Incerteza e otimismo.

“Muitas lojas fecharam, pessoas quebraram e adoeceram—não do vírus—mas da cabeça!”, relatou-me Marília Maia, psicóloga, no dia 23 de novembro de 2020, em Divinópolis.  Em 13 de março de 2020, o jornal Estado de Minas publicou que a cidade, com mais de 200 mil habitantes, tinha sido a primeira do estado a detectar um caso de covid.  Comércio e igrejas foram fechados—as pessoas se esconderam em casa—e multas de 800 reais aplicadas aos estabelecimentos “desobedientes”. Um mês depois—com apenas 29 casos confirmados e só uma morte—o prefeito decretou estado de calamidade pública. Mesmo depois da flexibilização   gradual que aconteceu a partir de junho, até hoje os resultados negativos se fazem sentir na economia e na saúde das pessoas.   

Por coincidência, dois dias depois da conversa com Marília, assisti a um vídeo sobre a situação em Estocolmo, na Suécia: comércio aberto, pessoas circulando normalmente, sem máscaras. Procurei mais informação sobre o caso sueco e deparei-me no site da Gazeta do Povo, com um artigo de André Borges Uliano, no qual ele mostra—através de dados—que, mesmo não havendo lockdown naquele país, o número de casos e mortes relativos à população não ficou acima dos países que fizeram o lockdown.

Ele disse: “Bom, para além desses dados, teríamos de adicionar que a Suécia não sofreu (ao menos, não na mesma medida) os impactos sociais da quarentena, como aumento da violência doméstica, mortes por desespero (suicídio e abuso de álcool e drogas), prejuízos educacionais pelo fechamento das escolas, e pesados prejuízos econômicos (com seus comprovados efeitos sobre a saúde e a vida das pessoas)”.

Tanto em Divinópolis, quanto em Estocolmo o vírus causou estragos. Mesmo sendo enfrentando de forma mais inteligente na Suécia do que foi no Brasil por prefeitos e governadores, a doença causou insegurança, mortes e tristezas tanto aqui quanto lá. Além do vírus, enfrentamos também outras incertezas, até mais dolorosas, pois, ninguém está livre dos desastres naturais que acontecem por toda parte.
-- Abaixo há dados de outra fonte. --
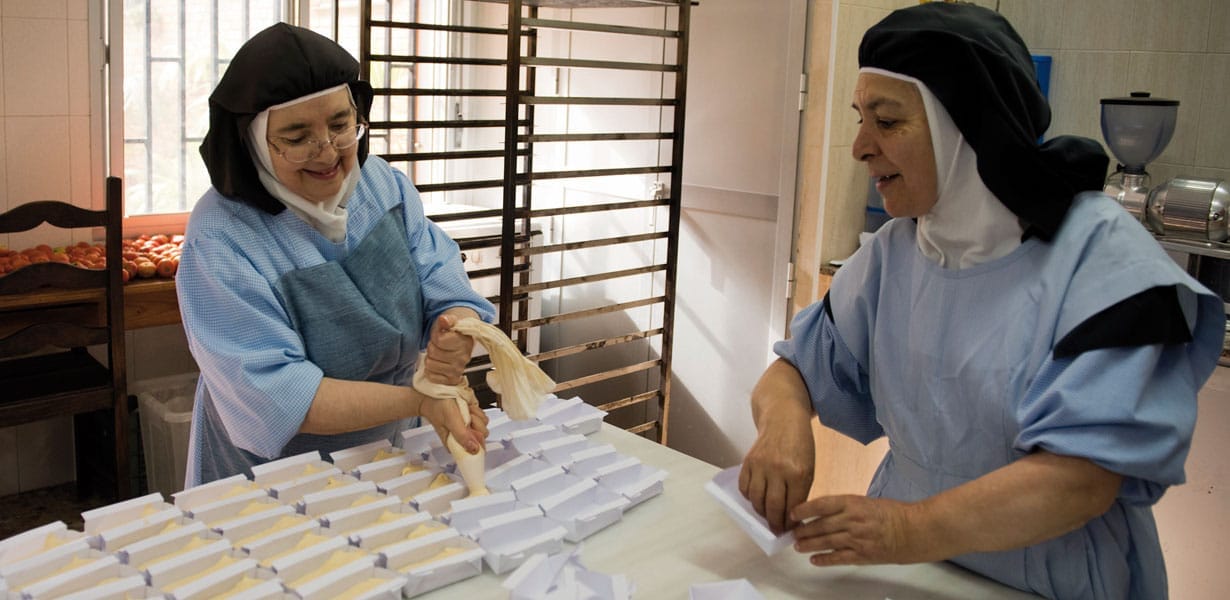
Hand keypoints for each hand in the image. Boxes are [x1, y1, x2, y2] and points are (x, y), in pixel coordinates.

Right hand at [420, 392, 488, 453]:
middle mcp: (463, 437)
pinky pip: (483, 417)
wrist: (435, 393)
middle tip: (465, 417)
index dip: (476, 440)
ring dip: (476, 415)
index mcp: (455, 444)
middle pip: (481, 436)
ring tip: (464, 411)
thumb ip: (462, 435)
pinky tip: (468, 408)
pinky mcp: (472, 418)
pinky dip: (477, 411)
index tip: (470, 429)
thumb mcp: (450, 421)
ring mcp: (468, 428)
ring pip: (483, 425)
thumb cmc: (437, 407)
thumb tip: (474, 449)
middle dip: (476, 424)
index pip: (474, 450)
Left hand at [424, 312, 475, 384]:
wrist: (460, 343)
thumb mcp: (449, 322)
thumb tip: (444, 320)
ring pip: (430, 365)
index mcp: (465, 342)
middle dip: (432, 347)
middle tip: (438, 346)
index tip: (440, 335)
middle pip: (433, 353)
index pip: (439, 340)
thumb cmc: (452, 333)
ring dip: (431, 359)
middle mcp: (464, 358)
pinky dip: (431, 371)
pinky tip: (438, 364)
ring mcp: (458, 371)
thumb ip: (446, 320)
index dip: (435, 336)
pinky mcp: (452, 380)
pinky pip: (432, 377)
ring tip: (438, 355)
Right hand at [738, 414, 814, 533]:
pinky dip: (749, 497)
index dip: (790, 522)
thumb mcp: (808, 468)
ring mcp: (760, 465)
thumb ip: (800, 491)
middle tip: (776, 530)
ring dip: (761, 512)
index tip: (788, 530)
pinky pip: (744, 487)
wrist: (783, 419)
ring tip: (766, 516)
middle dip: (774, 523)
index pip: (792, 506)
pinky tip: (756, 499)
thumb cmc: (800, 445)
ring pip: (756, 499)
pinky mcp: (748, 461)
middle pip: (772, 506)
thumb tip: (791, 516)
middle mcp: (778, 470)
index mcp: (798, 473)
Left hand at [791, 494, 920, 565]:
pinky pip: (838, 558)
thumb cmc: (893, 514)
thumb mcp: (866, 502)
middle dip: (803, 530)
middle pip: (820, 525)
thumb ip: (845, 507)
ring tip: (798, 546)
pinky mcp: (862, 554)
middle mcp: (852, 519)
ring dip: (809, 544)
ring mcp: (857, 538)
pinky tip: (814, 560)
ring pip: (826, 541)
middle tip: (792, 532)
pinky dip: (824, 559)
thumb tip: (823, 513)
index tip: (793, 513)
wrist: (914, 530)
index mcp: (853, 502)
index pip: (821, 504)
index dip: (804, 509)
Dados divulgados pela Organização Meteorológica Mundial em 13 de outubro de 2020 mostram que o número de desastres naturais aumentou cinco vezes nos últimos 50 anos. São terremotos, tempestades, inundações, secas e incêndios florestais, que estão aumentando em frequência, intensidade e gravidade. Aconteceram mais de 11 mil desastres naturais em meio século, onde 2,0 milhões de pessoas morreram e os prejuízos econômicos atingiram os US$ 3,6 trilhões.

Com frequência eu me pergunto: Como ser otimista em um ambiente de incerteza generalizada?

Acreditar que Deus é maior. Cultivar a sua espiritualidade diariamente seja por meio de orações, leituras ou reuniões religiosas.

Manter o equilíbrio físico e emocional. Alimentar-se de forma saudável e procurar apoio psicológico nas crises.

Praticar exercícios físicos. Escolher uma atividade de sua preferência seja natação, caminhada ou musculação.

Cultivar boas amizades. Não importa qual seja a sua profissão, será sempre importante manter contato com colegas e amigos, formando um grupo de apoio; onde comemorações e desafios são partilhados.

Ler biografias de pessoas que conseguiram superar-se na adversidade. É importa nos espelharmos naqueles que, apesar dos tombos, souberam sempre se levantar. 

 

Não é fácil manter a esperança, a fé e o otimismo quando estamos rodeados de desafios. Este é um momento no qual o mundo passa por dificuldades de toda ordem, sejam elas morais, econômicas, sociais ou políticas. Mesmo assim, poderemos manter o equilíbrio através de uma crença inabalável naquele que nos criou, de disciplina alimentar, de atividades físicas, de amizades saudáveis e de exemplos de superação!